2016年1月12日星期二

Part 4 Do you really know PTFE Teflon?

Part4          Secret of PTFE Teflon 

While Du Pont hesitated, an enterprising French couple took matters into their own hands. Marc Grégoire, an engineer, had heard about Teflon from a colleague who had devised a way to affix a thin layer of it to aluminum for industrial applications. The process involved etching the aluminum with acid to create a microscopically pitted surface, covering the surface with Teflon powder, and heating it to just below its melting point, which caused it to interlock with the aluminum surface.
In France, the birthplace of nonstick cookware an advertisement proclaims: "Tefal never sticks."
Grégoire, an avid fisherman, decided to coat his fishing gear with Teflon to prevent tangles. His wife, Colette, had another idea: Why not coat her cooking pans? Grégoire agreed to try it, and he was successful enough to be granted a patent in 1954. The Grégoires were so happy with the results that they set up a business in their home. Starting around 1955, Marc coated pans in their kitchen and Colette peddled them on the street. French cooks, despite their customary reverence for tradition, snapped them up. Encouraged by this reception, the Grégoires formed the Tefal Corporation in May 1956 and opened a factory.
Soon afterward France’s Conseil Supérieur de l’Hygiene Publique officially cleared Teflon for use on frying pans. The Laboratoire Municipale de Paris and the École Supérieur de Physique et Chimie also declared that Teflon-coated cookware presented no health hazard. In 1958 the French ministry of agriculture approved the use of Teflon in food processing. That same year the Grégoires sold one million items from their factory. Two years later sales approached the three million mark.
Du Pont executives, who were aware of these developments in France, decided to seek the approval of the U.S. Food and Drug Administration (FDA) for wider use of Teflon in cooking and food processing. The company tested frying pans and other cooking surfaces under conditions even more rigorous than those used in France.
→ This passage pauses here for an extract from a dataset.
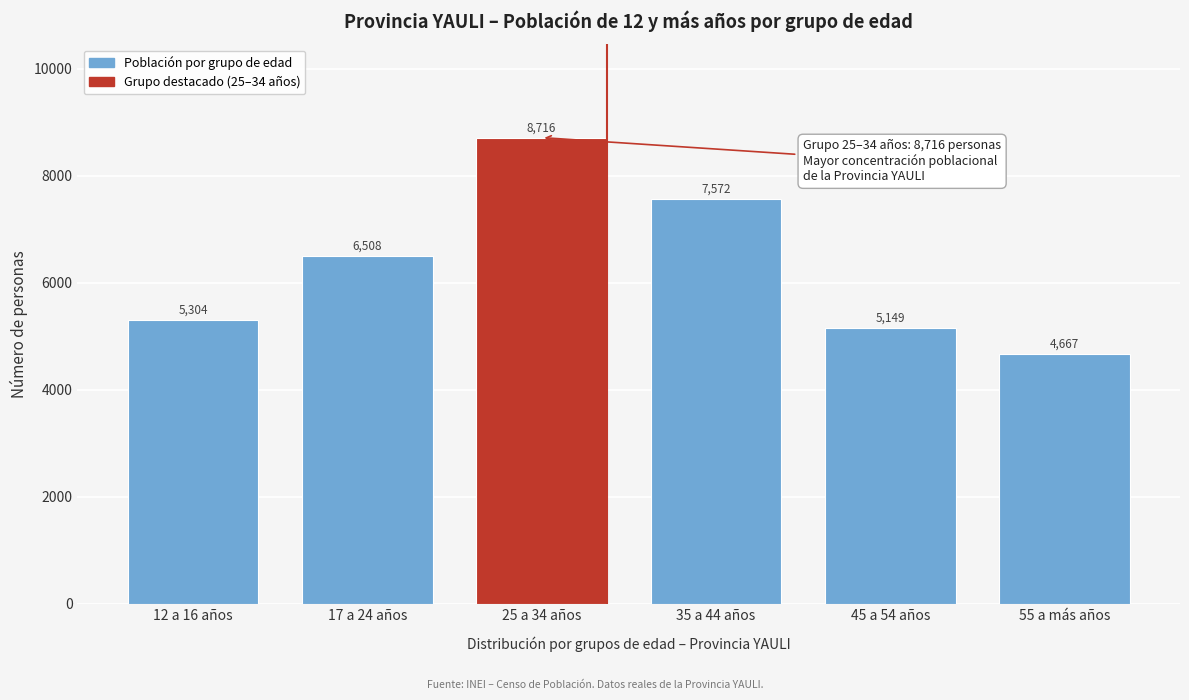

Reading right to left, what are all the values shown in this chart?

55 a más años=4667	45 a 54 años=5149	35 a 44 años=7572	25 a 34 años=8716	17 a 24 años=6508	12 a 16 años=5304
Du Pont’s researchers concluded that utensils coated with Teflon were “unquestionably safe” for both domestic and commercial cooking. In January 1960 the company gave the FDA four volumes of data, collected over nine years, on the effects of Teflon resins in food handling. Within a few months the FDA decided that the resins did not “present any problems under the Food Additives Amendment.” Despite the favorable FDA decision, Du Pont continued to move slowly, since marketing Teflon-coated cookware was not a high priority. Then one man’s enthusiasm nudged Du Pont into action.
Workers in a Tefal factory
Thomas G. Hardie was an American who admired French culture. After graduating from college, he served in the military, worked for the Marshall Plan in Paris, and became a foreign correspondent for an American newspaper chain. Then he entered his family’s business, Nobelt, a Maryland firm that makes textile machinery. During a business trip to France in 1957 or 1958, Hardie met Marc Grégoire at a party on the Left Bank. The Frenchman enthusiastically told Hardie about his business and the factory he was building in a Paris suburb. Hardie was intrigued by Grégoire’s tale of the fast-selling cookware.
After Hardie went home to Maryland, he decided that the popular French pans would sell in the United States too. He went back to Paris to meet with Grégoire, who was reluctant to do business with an American because he didn’t trust Yankees. But Hardie was very persuasive and eventually won Grégoire’s confidence. With visions of quick success, he returned to the States with the rights to manufacture nonstick cookware using Tefal’s process.

During the next two years Hardie called on many American cookware manufacturers, trying to persuade them to make Teflon-coated pans. He had no success because the idea of nonstick pans was simply too new. All these rejections turned Hardie’s business venture into a personal crusade. Although he had no experience in the import business, he cabled the French factory to ship him 3,000 Tefal pans, which he warehoused in a barn on his sheep farm in Maryland. He sent free sample pans, along with promotional literature, to housewares buyers at 200 department stores. Not one of them placed an order.